Given instruction 1 ▸ In the article on UK construction labour costs, rewrite the stretch from "Employer National Insurance" through "HMRC, HM Treasury.)", substituting "secondary earnings threshold" for "secondary threshold".
Given instruction 2 ▸ Name every levy that the article on UK construction labour costs refers to by name.
Given instruction 3 ▸ Extend the article on UK construction labour costs beyond its final sentence.

Why UK construction labour keeps getting more expensive in 2026
The Apprenticeship Levy, CITB levy, employer NI changes, and the structural labour supply shock, explained through the ONS labour cost index.
Labour has outrun materials by a wide margin for four years. Policy, demography, and post-2020 demand all compound.
Source: ONS Labour Cost Index for construction and MHCLG Monthly Building Materials. Latest print: N/A.
If you are pricing residential work and wondering why your labour quotes are materially higher than three years ago, the answer is not one thing. It is four overlapping structural factors that have all been pulling in the same direction.
UK construction labour cost index, 2014 to latest
Source: ONS Labour Cost Index for construction. Base: 2015 = 100. Quarterly data from 2014 to latest.
Four structural drivers
The Apprenticeship Levy, 2017
Introduced in April 2017, the Apprenticeship Levy is a 0.5% payroll charge on employers with an annual pay bill above £3 million. It is paid to HMRC and recoverable as training vouchers through the digital apprenticeship service. Most mid-sized design-build firms sit below the threshold and so do not pay directly, but their principal contractors and larger supply-chain partners almost all do. The cost passes through to trade day rates and subcontractor quotes. For larger firms that do pay directly, the levy is either a direct cost (when vouchers go unused) or an administrative drag on the training they would have run anyway. (Source: HMRC.)
The CITB Levy, ongoing
Separate from the Apprenticeship Levy and predating it. The Construction Industry Training Board levies employers in scope of the 1964 Industrial Training Act at 0.35% of PAYE payroll plus 1.25% of net CIS (subcontractor) payments, above a small threshold. It raises roughly £140 million per year to fund industry training and grants. Unlike the Apprenticeship Levy, CITB applies specifically to construction employers and is harder to recover through training vouchers if a firm's training is not CITB-accredited. The net effect is an employer-side cost that prices into trade rates across the sector. (Source: CITB.)
Employer National Insurance changes, 2022 to 2025
The 2022 Health and Social Care Levy added 1.25 percentage points to employer NI and was then repealed in November 2022, but underlying NI thresholds have continued shifting. The April 2025 threshold cut announced in the 2024 Budget raised employer NI costs on sub-£40k wage earners by lowering the secondary threshold. Construction has a high proportion of direct employees and CIS-paid workers in that wage band, so the sector carries more of this cost-per-head than white-collar services. Employer NI feeds through to either wages (when trades push for gross uplifts to compensate) or to subcontractor rates (when a trade operates as a limited company). Either route reaches the headline labour index. (Sources: HMRC, HM Treasury.)

Material ▸
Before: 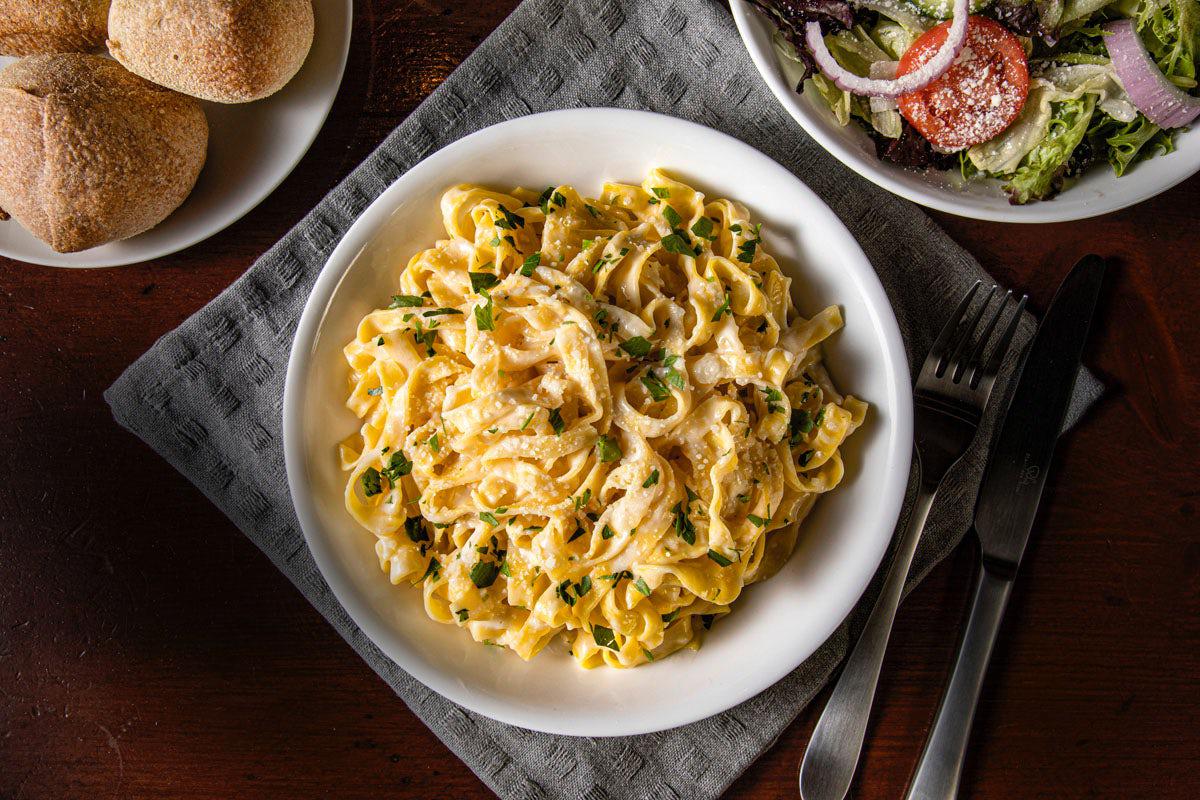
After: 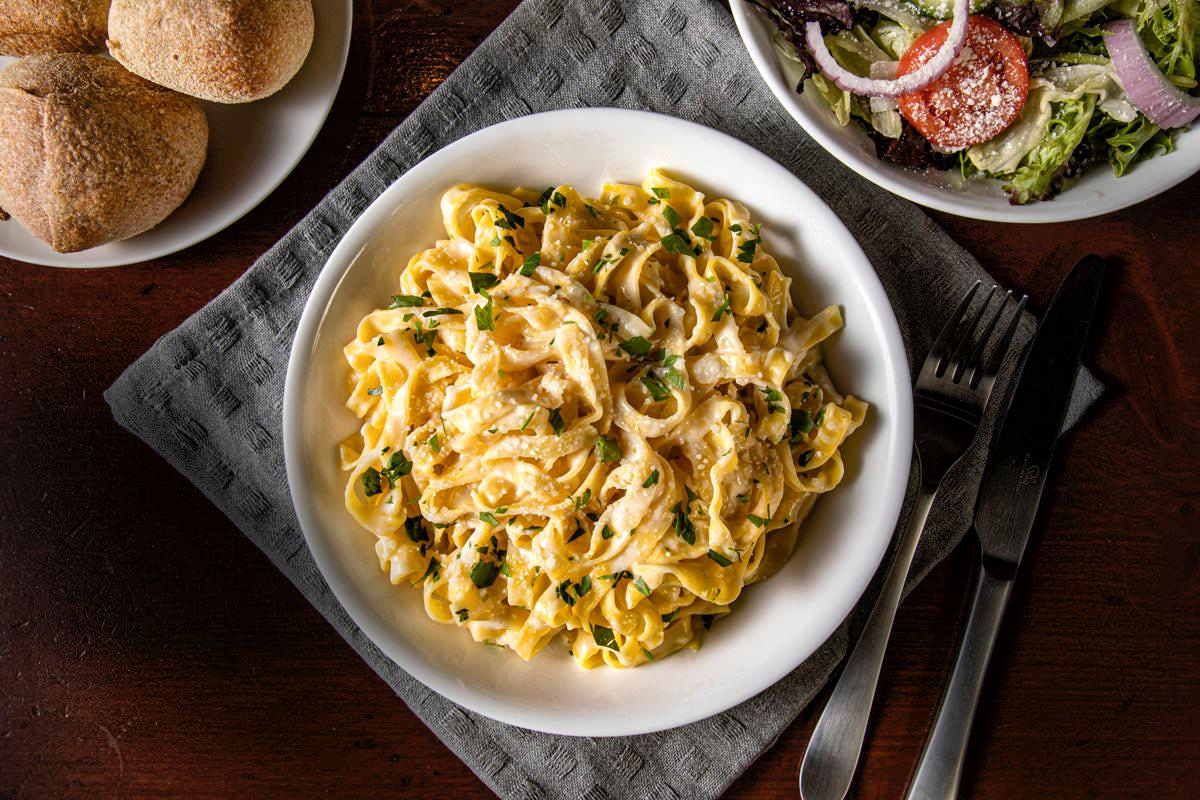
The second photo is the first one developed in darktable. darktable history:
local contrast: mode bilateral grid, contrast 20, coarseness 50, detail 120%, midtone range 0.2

Task response 1 ▸
Employer National Insurance changes, 2022 to 2025
The 2022 Health and Social Care Levy added 1.25 percentage points to employer NI and was then repealed in November 2022, but underlying NI thresholds have continued shifting. The April 2025 threshold cut announced in the 2024 Budget raised employer NI costs on sub-£40k wage earners by lowering the secondary earnings threshold. Construction has a high proportion of direct employees and CIS-paid workers in that wage band, so the sector carries more of this cost-per-head than white-collar services. Employer NI feeds through to either wages (when trades push for gross uplifts to compensate) or to subcontractor rates (when a trade operates as a limited company). Either route reaches the headline labour index. (Sources: HMRC, HM Treasury.)

Task response 2 ▸
- Apprenticeship Levy
- CITB Levy
- Health and Social Care Levy

Task response 3 ▸
Brexit and the labour supply shock, 2020 onwards
The removal of free movement from January 2021 reduced the available UK construction workforce. Industry estimates put the reduction at 8% to 12% over 2020 to 2023, concentrated in trades with historically high EU-national representation: bricklayers, carpenters, plasterers, and some groundworks roles. A supply shock this size shows up in day rates with a lag of roughly 12 to 18 months, as existing contracts roll off and new bids price in the tighter availability. The effect is visible in the ONS labour index from 2021 onwards and has not fully retraced. (Sources: CIOB, ONS Labour Force Survey.)
Why these compound
Employer-side costs (Apprenticeship Levy, CITB Levy, NI changes) pass through to headline day rates because the firms that carry them directly have to price them into their subcontractor and trade quotes. A trade operating as a limited company will set its day rate to cover its own NI, pension, holiday, and sick cover gross of employer cost, plus a margin. When the cost base moves, the day rate moves with it. The levy and NI effects therefore reach the ONS labour index through the rates paid to contractors and their subcontractors, not only through direct-employed payroll.
These effects are durable, not cyclical. The Apprenticeship Levy and CITB Levy are statutory and not time-limited. Employer NI thresholds move with policy but historically ratchet rather than reverse. The Brexit labour-supply shock is structural, not demand-driven. That means the labour-cost pressure is unlikely to unwind even if construction demand softens, which is different from materials inflation (where a demand drop does cool the index).
What this means for your labour rates over the next 18 months
- Treat labour YoY as your quote-validity constraint, not a general inflation overlay. When you write "valid for 30 days" on a quote, the labour index is why. Materials are stable enough that you could hold a quote for longer on the materials side; labour is what moves underneath.
- When the Autumn Budget lands each November, re-check labour rates in Q1 of the following year. Employer NI changes usually take effect from April and show up in day rates by mid-year. A Q1 re-price is cheaper than a mid-project surprise.
- For projects over 9 months, price in a labour-side buffer rather than a general contingency. A split contingency (3% materials, 5 to 7% labour on a 50/50 project) is more defensible and more useful than a single blended figure, because the risk really is asymmetric.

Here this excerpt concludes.